Nous reproduisons ci-dessous la liste de ces recommandations avec l’autorisation de Nathalie Daina-Laville :
Confidentialité – Sécurité
- Utiliser uniquement les systèmes sécurisés pour l’envoi des courriels.
- Toujours s’assurer du bon destinataire – Pas de précipitation.
- Ne pas garantir la confidentialité ni la sécurité.
- Informer les patients du processus de traitement des courriels au sein du cabinet médical ou de soins.
- Informer les patients que l’e-mail ne doit pas être utilisé en cas d’urgence. Les patients doivent être informés des numéros téléphoniques à composer en cas d’urgence.
- Informer les patients des personnes qui pourront lire les courriels et y répondre selon leur nature.
- Adresser les courriels de façon à préserver l’anonymat des destinataires en évitant d’utiliser les fonctions « répondre à tous ».
- Eviter d’envoyer des messages à destination des boîtes mails familiales – sauf si le patient y consent.
- Faire preuve de discernement sur la nature des informations pouvant donner lieu à l’utilisation du courrier électronique – éviter de traiter par mail des informations médicales sensibles par exemple : données sur la santé mentale ou des maladies sexuellement transmissibles etc.
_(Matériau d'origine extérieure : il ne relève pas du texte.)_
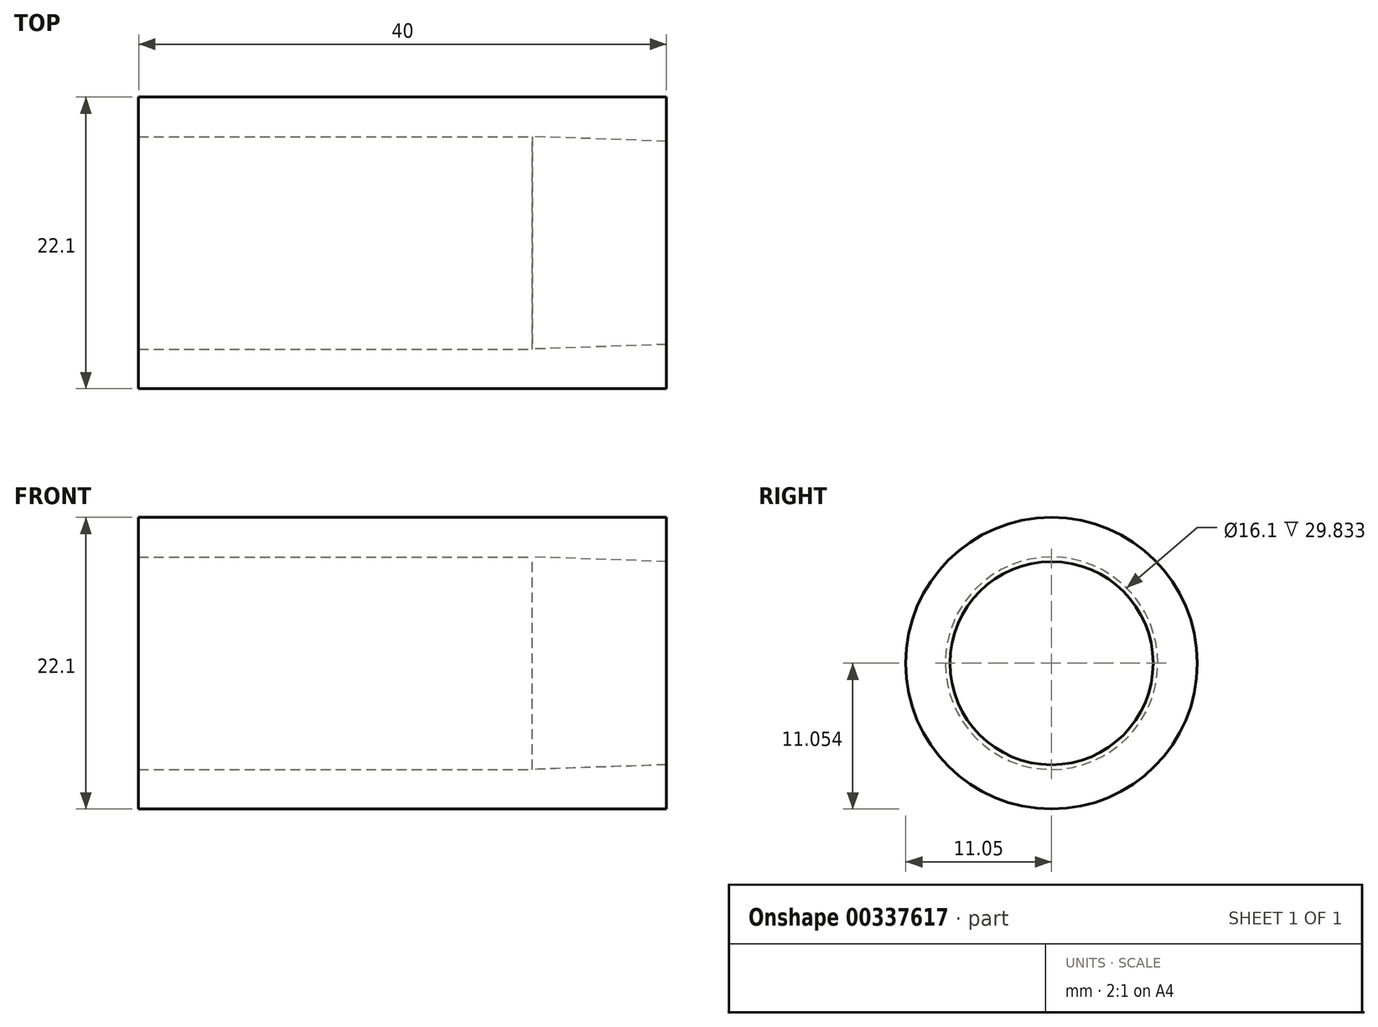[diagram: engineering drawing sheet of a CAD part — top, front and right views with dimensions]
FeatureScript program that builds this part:
annotation { "Feature Type Name" : "Feature", "Feature Type Description" : "" }
export const myFeature = defineFeature(function(context is Context, id is Id, definition is map)
    precondition{}
    {
        {
            var Q0;
            Q0=qCreatedBy(makeId("Front.planeOp"),FACE);
            var sketch = newSketch(context, id + "F0", { "sketchPlane" : qUnion([Q0])});
            skLineSegment(sketch, "E0", {"start": v(-13.18, 0.34) * mm, "end": v(-23.01, 0.34) * mm});
            skLineSegment(sketch, "E1", {"start": v(16.99, 3.34) * mm, "end": v(-23.01, 3.34) * mm});
            skLineSegment(sketch, "E2", {"start": v(-23.01, 3.34) * mm, "end": v(-23.01, 0.34) * mm});
            skLineSegment(sketch, "E3", {"start": v(34.85, -7.7) * mm, "end": v(1.99, -7.7) * mm, "construction": true});
            skLineSegment(sketch, "E4", {"start": v(6.82, 0.34) * mm, "end": v(-13.18, 0.34) * mm});
            skLineSegment(sketch, "E5", {"start": v(16.99, 3.34) * mm, "end": v(16.99, -0.01) * mm});
            skLineSegment(sketch, "E6", {"start": v(16.99, -0.01) * mm, "end": v(6.82, 0.34) * mm});
            skSolve(sketch);
        }
        {
            var Q0;
            Q0=makeQuery(id+"F0.imprint","IMPRINT",FACE,{"disambiguationData":[TD([[makeQuery(id+"F0.imprint","IMPRINT",EDGE,{"derivedFrom":sQuery(id+"F0.wireOp",EDGE,"E0")}),-1.0]])]});
            var Q1;
            Q1=sQuery(id+"F0.wireOp",EDGE,"E3");
            revolve(context, id + "F1", {"entities" : qUnion([Q0]), "axis" : qUnion([Q1]), "revolveType" : RevolveType.FULL});
        }
    });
- Informer les patients que tous les courriels seront consignés dans les dossiers des patients concernés par la communication.
- A des fins de filtrage, demander au patient d’inscrire l’objet de l’e-mail (ordonnance ou prise de rendez-vous ou question sur diagnostic, résultats d’analyse, etc.).
- Demander au patient de saisir son identité dans la ligne objet (l’adresse mail est parfois non reconnaissable).
- Utiliser le formulaire de consentement écrit.
Délais de réponse
- Ne pas utiliser le courrier électronique pour les communications qui doivent se faire rapidement.
- Fixer des délais de réponse et avertir le patient des périodes d’absence de lectures des messages.
- Demander au patient d’accuser réception et faire la même chose.
- Demander au patient d’initier l’e-mail.
- Demander au patient d’assurer lui-même le suivi de son courriel.
- Rappeler aux patients les règles d’usage quand celles-ci ne sont pas respectées.
- Prévoir du temps dédié pour traiter les e-mails.
Qualité de la communication
- Rédiger les courriels avec soin.
- Adapter l’environnement qui puisse permettre la confidentialité.
- Informer le patient si un temps de réflexion – un délai supplémentaire est nécessaire pour la réponse.
- Le contenu des réponses doit être factuel – sans jugement de valeur (tout en restant empathique).
- Dire en personne que les courriels doivent être concis et éviter les sujets complexes, dans ce cas prévoir un entretien face-à-face ou un téléphone.
Nathalie Daina-Laville a voulu que son travail de séminaire ait une implication pratique, elle a donc rédigé une charte qu’elle utilise elle-même avec ses patients et qui sensibilise professionnels de santé et patients sur les atouts mais aussi sur les limites de l’utilisation du courriel entre soignants et soignés. Vous trouverez l’intégralité de son travail de séminaire, cette charte y compris, par ce lien.
Elle signale aussi un élément qui me parait essentiel, l’importance de former les professionnels de la santé : « Si l’on souhaite prévenir les incidents, il faut transmettre les bons messages aux étudiants des Universités et Hautes Ecoles Spécialisées en santé, et promouvoir la formation continue chez tous les professionnels exerçant les soins ». Un point de vue que je partage à 100 % même si pour l’heure, à ma connaissance, ce sujet n’est que rarement enseigné aux professionnels de la santé.